The index looks at factors such as development costs, value versus development costs, planning approval, development timescale and internal rate of return (IRR) across wind, solar photovoltaic, biomass heating, anaerobic digestion, hydroelectric, and ground-source heat pumps. It has taken into account the recent Department of Energy and Climate Change (DECC)’s proposals to remove support for on-shore wind and solar farms under the Renewable Obligation (RO) from April 2016.
A 50kW PV rooftop project is considered the most attractive technology from an investment perspective. While it does not deliver the highest IRR, it is considered relatively low risk and scores well in most categories.
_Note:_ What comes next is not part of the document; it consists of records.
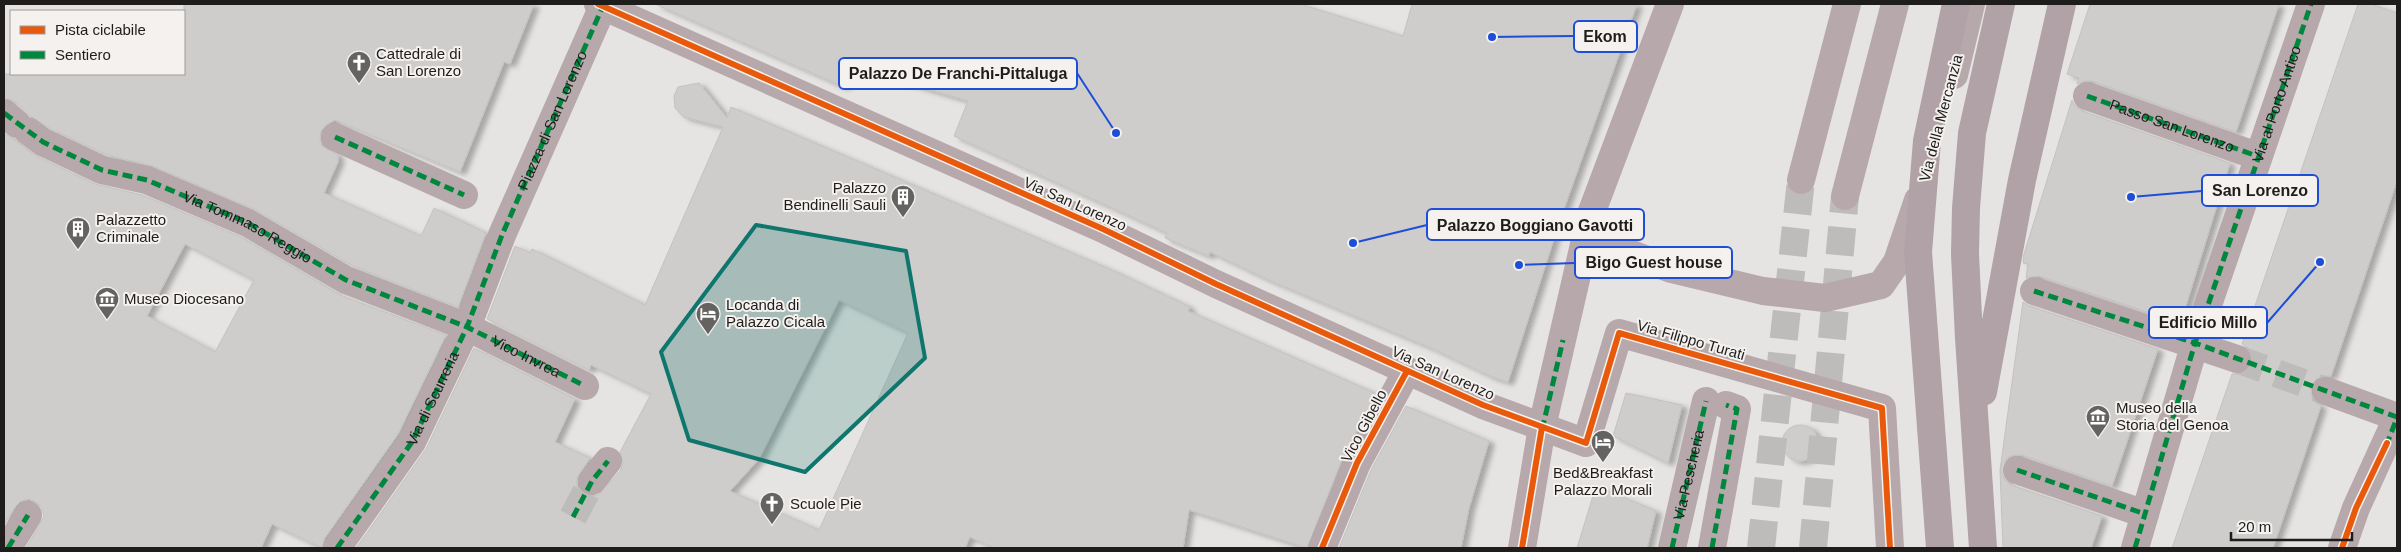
<svg xmlns="http://www.w3.org/2000/svg" width="2401" height="552" viewBox="0 0 2401 552" font-family="Arial,sans-serif">
  <defs>
    <filter id="shadow"><feDropShadow dx="5.5" dy="3" stdDeviation="2.5" flood-color="#0004"/></filter>
  </defs>
  <rect width="100%" height="100%" fill="#e6e4e2"/>
  <!-- building -->
  <path fill="#cecdcc" stroke="#c3c2c0" fill-rule="evenodd" filter="url(#shadow)" d="M184,4H534L510,64L504,62L460,172L335,120L326,125L321,131L320,139L322,146L338,155V162L324,193L421,236L434,208L486,233L458,307L353,266L254,209L153,166L107,155L51,129L30,116L14,101L4,98V74H184Z
    M655,4H1300L1403,36L1412,4H1637L1560,220L1508,382L1492,377L1431,348L1264,278L1210,252L1209,256L1165,238L1167,233L954,136L968,101L853,67L844,87Z
    M2090,4H2279L2236,132L2092,81H2084L2077,84L2079,78L2067,74Z
    M2358,4H2371L2397,13V181L2331,376H2323L2316,379L2311,386V394L2314,401L2321,406L2273,548H2172L2232,374H2240L2247,371L2252,363V356L2249,349L2242,344Z
    M699,83L727,118L731,107L1114,271L1190,307L1188,311L1377,394L1343,457L1307,548L1189,510L1183,548H994L970,537L965,548H356L426,449L474,348L575,399L555,442L590,458L577,478V486L582,493L590,496L598,495L620,471L623,463L620,452L651,394L591,365L589,370L487,319L515,246L530,253L532,249L645,305L723,127L684,117L675,108L674,96L678,87ZM839,300L908,333L819,530L730,491L759,459Z
    M2072,100L2075,106L2082,111L2230,163L2184,312L2172,308L2168,319L2039,276L2026,278L2028,264L2023,263L2024,254Z
    M4,133L36,156L95,184L142,195L241,237L340,295L446,335L398,434L324,539L322,548L272,524L261,548H26L44,516L41,507L36,502L29,499L21,501L15,507L4,525ZM185,244L254,280L215,352L147,316Z
    M2023,302L2029,306L2158,349L2112,486L2022,455H2014L2007,458L2002,465V472L2005,480L2011,485L2102,516L2091,548H2003L2000,470Z
    M1626,393L1682,405L1668,463L1613,436Z
    M1406,406L1489,441L1469,508L1461,548H1339L1371,470Z
    M1782 443a18 18 0 1 1 36 0a18 18 0 1 1-36 0Z
    M1596,486L1656,511L1647,548H1577Z"/>
  <g fill="none" stroke-linecap="round" stroke-linejoin="round">
    <!-- minor-tunnel -->
    <path stroke="#bebcba" stroke-width="28" stroke-dasharray="28 14" stroke-linecap="butt" d="M2237,359L2326,391
      M573,517L592,481"/>
    <!-- major-tunnel -->
    <path stroke="#bebcba" stroke-width="28" stroke-dasharray="28 14" stroke-linecap="butt" d="M1761,548L1801,180
      M1813,548L1845,196"/>
    <!-- minor -->
    <g stroke="#b6a8ab" stroke-width="28">
      <path d="M598,4L1103,229L1216,284L1483,405L1586,443L1619,333L1882,408L1890,548"/>
      <path d="M1954,75L1971,4"/>
      <path id="s1" d="M2087,96L2257,156"/>
      <path d="M4,113L17,124"/>
      <path d="M28,131L43,142L102,170L147,180L248,223L346,280L467,327L585,386"/>
      <path d="M335,137L464,195"/>
      <path d="M1591,214L1616,248L1671,269L1763,291L1825,298L1881,285L1897,262L1918,200"/>
      <path d="M2034,291L2237,359"/>
      <path d="M2326,391L2397,417"/>
      <path d="M2017,470L2145,514"/>
      <path d="M592,481L608,461"/>
      <path d="M8,548L28,515"/>
      <path d="M337,548L412,442L467,327L502,235L603,6"/>
      <path d="M1322,548L1357,463L1407,371"/>
      <path d="M1522,548L1542,427L1591,214L1670,4"/>
      <path id="s2" d="M1672,548L1706,401"/>
      <path d="M1712,548L1737,409L1726,405"/>
      <path id="s3" d="M2135,548L2195,343L2311,4"/>
      <path d="M2342,548L2356,508L2397,418"/>
    </g>
    <!-- major -->
    <path stroke="#b7a8ab" stroke-width="28" d="M1801,180L1847,4
      M1845,196L1895,4"/>
    <!-- highway -->
    <path stroke="#b0a2a6" stroke-width="28" d="M1983,392L2022,180L2062,4
      M1983,548L1969,338L1965,254L1966,208L1972,133L2001,4"/>
    <!-- highway-bridge -->
    <path stroke="#b0a2a6" stroke-width="28" d="M1940,548L1918,252L1927,141L1956,4"/>
    <!-- quiet -->
    <g stroke="#00873e" stroke-width="5" stroke-dasharray="10 5" stroke-linecap="butt">
      <path d="M2087,96L2257,156"/>
      <path id="s4" d="M4,113L43,142L102,170L147,180L248,223L346,280L467,327L585,386"/>
      <path d="M335,137L464,195"/>
      <path d="M2034,291L2195,343L2397,417"/>
      <path d="M1542,430L1563,340"/>
      <path d="M2386,446L2397,418"/>
      <path d="M2017,470L2145,514"/>
      <path d="M573,517L592,481L608,461"/>
      <path d="M8,548L28,515"/>
      <path id="s5" d="M337,548L412,442L467,327L502,235L603,6"/>
      <path d="M1672,548L1706,401"/>
      <path d="M1712,548L1737,409L1726,405"/>
      <path d="M2135,548L2195,343L2311,4"/>
    </g>
    <defs>
      <path id="cycleway" d="M598,4L1103,229L1216,284L1483,405L1586,443L1619,333L1882,408L1890,548
        M1322,548L1357,463L1407,371
        M1522,548L1542,427
        M2342,548L2356,508L2387,443"/>
    </defs>
    <!-- cycleway casing -->
    <use href="#cycleway" stroke="#f4f1ee" stroke-width="9"/>
    <!-- cycleway -->
    <use href="#cycleway" stroke="#e8590c" stroke-width="6"/>
  </g>
  <!-- marked area -->
  <path fill="#0f766e" fill-opacity="0.2" stroke="#0f766e" stroke-width="4" stroke-linejoin="round" d="M756,225L906,251L925,358L805,472L689,440L661,352Z"/>
  <!-- icons -->
  <defs>
    <symbol id="church-pin" viewBox="-11 -11 22 30"><path d="M0 17L-7.5 6A9.5 9.5 0 1 1 7.5 6Z" fill="#646361" stroke="#f4f1ee"/><path d="M-1.2-6h2.4v3.5h3.3v2.4h-3.3V6h-2.4V-.1h-3.3v-2.4h3.3Z" fill="#fff"/></symbol>
    <symbol id="building-pin" viewBox="-11 -11 22 30"><path d="M0 17L-7.5 6A9.5 9.5 0 1 1 7.5 6Z" fill="#646361" stroke="#f4f1ee"/><path d="M-4-6H4V6H1V3H-1V6H-4ZM-2.5-4.3h1.7v1.8h-1.7ZM.8-4.3h1.7v1.8H.8ZM-2.5-1h1.7V.8h-1.7ZM.8-1h1.7V.8H.8Z" fill="#fff"/></symbol>
    <symbol id="museum-pin" viewBox="-11 -11 22 30"><path d="M0 17L-7.5 6A9.5 9.5 0 1 1 7.5 6Z" fill="#646361" stroke="#f4f1ee"/><path d="M0-6L6-3V-2H-6V-3ZM-5-1h2V3h-2ZM-1-1h2V3h-2ZM3-1h2V3H3ZM-6 4H6V6H-6Z" fill="#fff"/></symbol>
    <symbol id="hotel-pin" viewBox="-11 -11 22 30"><path d="M0 17L-7.5 6A9.5 9.5 0 1 1 7.5 6Z" fill="#646361" stroke="#f4f1ee"/><path d="M-6-4.5h1.5V1H6V5H4.5V3h-9V5H-6ZM-4 0a1.8 1.8 0 1 1 3.6 0ZM.5 0V-2.5h3Q6-2.5 6 0Z" fill="#fff"/></symbol>
  </defs>
  <g fill-rule="evenodd">
    <use href="#church-pin" x="345" y="49" width="28" height="38"/>
    <use href="#building-pin" x="889" y="183" width="28" height="38"/>
    <use href="#building-pin" x="64" y="215" width="28" height="38"/>
    <use href="#museum-pin" x="93" y="285" width="28" height="38"/>
    <use href="#hotel-pin" x="694" y="300" width="28" height="38"/>
    <use href="#museum-pin" x="2084" y="403" width="28" height="38"/>
    <use href="#hotel-pin" x="1589" y="428" width="28" height="38"/>
    <use href="#church-pin" x="758" y="490" width="28" height="38"/>
  </g>
  <g text-anchor="middle" stroke-width="4" stroke-linejoin="round" paint-order="stroke">
    <!-- poi labels -->
    <g font-size="15" fill="#1e1d1c" stroke="#f4f1ee" text-anchor="start">
      <text x="376" y="59">Cattedrale di<tspan x="376" dy="17">San Lorenzo</tspan></text>
      <text x="886" y="193" text-anchor="end">Palazzo<tspan x="886" dy="17">Bendinelli Sauli</tspan></text>
      <text x="96" y="225">Palazzetto<tspan x="96" dy="17">Criminale</tspan></text>
      <text x="124" y="304">Museo Diocesano</text>
      <text x="726" y="310">Locanda di<tspan x="726" dy="17">Palazzo Cicala</tspan></text>
      <text x="2116" y="413">Museo della<tspan x="2116" dy="17">Storia del Genoa</tspan></text>
      <text x="1603" y="478" text-anchor="middle">Bed&amp;Breakfast<tspan x="1603" dy="17">Palazzo Morali</tspan></text>
      <text x="790" y="509">Scuole Pie</text>
    </g>
    <!-- street labels -->
    <g font-size="15" fill="#1e1d1c" stroke="#f4f1ee">
      <text dy="5" stroke="none"><textPath href="#s3" startOffset="466">Via al Porto Antico</textPath></text>
      <text transform="translate(1941 118) rotate(-75)" y="5">Via della Mercanzia</text>
      <text dy="5" stroke="none"><textPath href="#s5" startOffset="481">Piazza di San Lorenzo</textPath></text>
      <text dy="5" stroke="none"><textPath href="#s1" startOffset="90">Passo San Lorenzo</textPath></text>
      <text transform="translate(1075 204) rotate(24)" y="5">Via San Lorenzo</text>
      <text dy="5" stroke="none"><textPath href="#s4" startOffset="271">Via Tommaso Reggio</textPath></text>
      <text transform="translate(1691 340) rotate(16)" y="5">Via Filippo Turati</text>
      <text dy="5" stroke="none"><textPath href="#s4" startOffset="579">Vico Invrea</textPath></text>
      <text transform="translate(1443 373) rotate(24)" y="5">Via San Lorenzo</text>
      <text dy="5" stroke="none"><textPath href="#s5" startOffset="178">Via di Scurreria</textPath></text>
      <text transform="translate(1364 426) rotate(-62)" y="5">Vico Gibello</text>
      <text dy="5" stroke="none"><textPath href="#s2" startOffset="75">Via Pescheria</textPath></text>
    </g>
  </g>
  <!-- callouts -->
  <path fill="none" stroke="#1d4ed8" stroke-width="2" d="M1492 37L1574 36M1116 133L1077 73M2131 197L2202 191M1353 243L1427 225M1519 265L1575 263M2320 262L2267 323"/>
  <g fill="#1d4ed8" stroke="#f4f1ee" stroke-width="2">
    <circle cx="1492" cy="37" r="5"/>
    <circle cx="1116" cy="133" r="5"/>
    <circle cx="2131" cy="197" r="5"/>
    <circle cx="1353" cy="243" r="5"/>
    <circle cx="1519" cy="265" r="5"/>
    <circle cx="2320" cy="262" r="5"/>
  </g>
  <g fill="#f4f1ee" stroke="#1d4ed8" stroke-width="2">
    <rect x="1574" y="21" width="63" height="31" rx="5"/>
    <rect x="839" y="58" width="238" height="31" rx="5"/>
    <rect x="2202" y="175" width="116" height="31" rx="5"/>
    <rect x="1427" y="209" width="217" height="31" rx="5"/>
    <rect x="1575" y="247" width="157" height="31" rx="5"/>
    <rect x="2149" y="307" width="118" height="31" rx="5"/>
  </g>
  <g font-size="16" text-anchor="middle" font-weight="bold" fill="#1e1d1c">
    <text x="1605" y="42">Ekom</text>
    <text x="958" y="79">Palazzo De Franchi-Pittaluga</text>
    <text x="2260" y="196">San Lorenzo</text>
    <text x="1535" y="231">Palazzo Boggiano Gavotti</text>
    <text x="1654" y="268">Bigo Guest house</text>
    <text x="2208" y="328">Edificio Millo</text>
  </g>
  <!-- border -->
  <rect width="2401" height="552" fill="none" stroke="#1e1d1c" stroke-width="10"/>
  <!-- legend -->
  <rect x="10" y="10" width="175" height="65" fill="#f4f1ee" stroke="#9e9c9a"/>
  <rect x="20" y="26" width="25" height="8" fill="#e8590c" stroke="#9e9c9a"/>
  <text x="55" y="35" font-size="15" fill="#1e1d1c">Pista ciclabile</text>
  <rect x="20" y="51" width="25" height="8" fill="#00873e" stroke="#9e9c9a"/>
  <text x="55" y="60" font-size="15" fill="#1e1d1c">Sentiero</text>
  <!-- scale -->
  <path d="M2231 532v8h121v-8" fill="none" stroke="#1e1d1c" stroke-width="2.5"/>
  <text x="2238" y="532" font-size="15" fill="#1e1d1c" stroke="#f4f1ee" stroke-width="4" paint-order="stroke">20 m</text>
</svg>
A 5MW PV park or 10MW wind farm has historically been among the most attractive technologies for investors, but the technologies were ranked eighth and ninth respectively in the latest index. Loss of support under the Renewable Obligation has significantly reduced the projected IRRs for both technologies.
Biomass systems of more than 200kW are an attractive investment, despite recent cuts to the Renewable Heat Incentive (RHI), ranking second by the index. In particular, biomass is considered an excellent opportunity for properties off the gas grid.
A 500kW wind turbine is ranked highly at third as it still delivers the highest return on investment for the right site. However wind has a lower planning approval rate and also low development costs’ score, reflecting the high development costs and risks associated with securing planning for sites.
A 1MW waste anaerobic digestion (AD) and a 500kW farm AD were ranked fourth and sixth respectively as operation and maintenance are higher than other renewable energy technologies, and there is volatility of financial support mechanisms, particularly the reductions in the biomethane injection tariff (RHI).
Ground source heat pumps (GSHP) are ranked fifth, despite a fair IRR and low risk at planning. This is because, relative to the size of the technology, GSHPs require more investment and a longer timeframe to develop, with less significant income potential for an investor.
A 500kW hydro scheme was ranked seventh as projects can require extensive environmental and ecological studies to obtain consent, the planning process can be complex and lengthy, and costs and resource income can vary significantly between sites.
Andrew Watkin, head of energy and marine, Carter Jonas said: “The UK has a fantastic pool of natural resources and we continue to call for the government to get behind the renewable sector. When considering renewable energy investment opportunities, it is prudent to consider the risks against the potential benefits”.
Watkin added: “The recent proposals by the DECC have presented a significant blow to the renewable industry in the UK, particularly at a time where projections were that solar would be subsidy free by 2020, based on previous projected investment. As an investment, renewable projects are generally not mature enough to withstand a complete removal of any support mechanism. For renewable energy to be successful without support, several critical changes would need to occur within the industry: reduced costs of installation, reduced cost of grid connection, and increased value for sale of electricity. Overall, the industry needs support from the government, not opposition with continual regulatory, planning and financial barriers driving investment away from the sector”.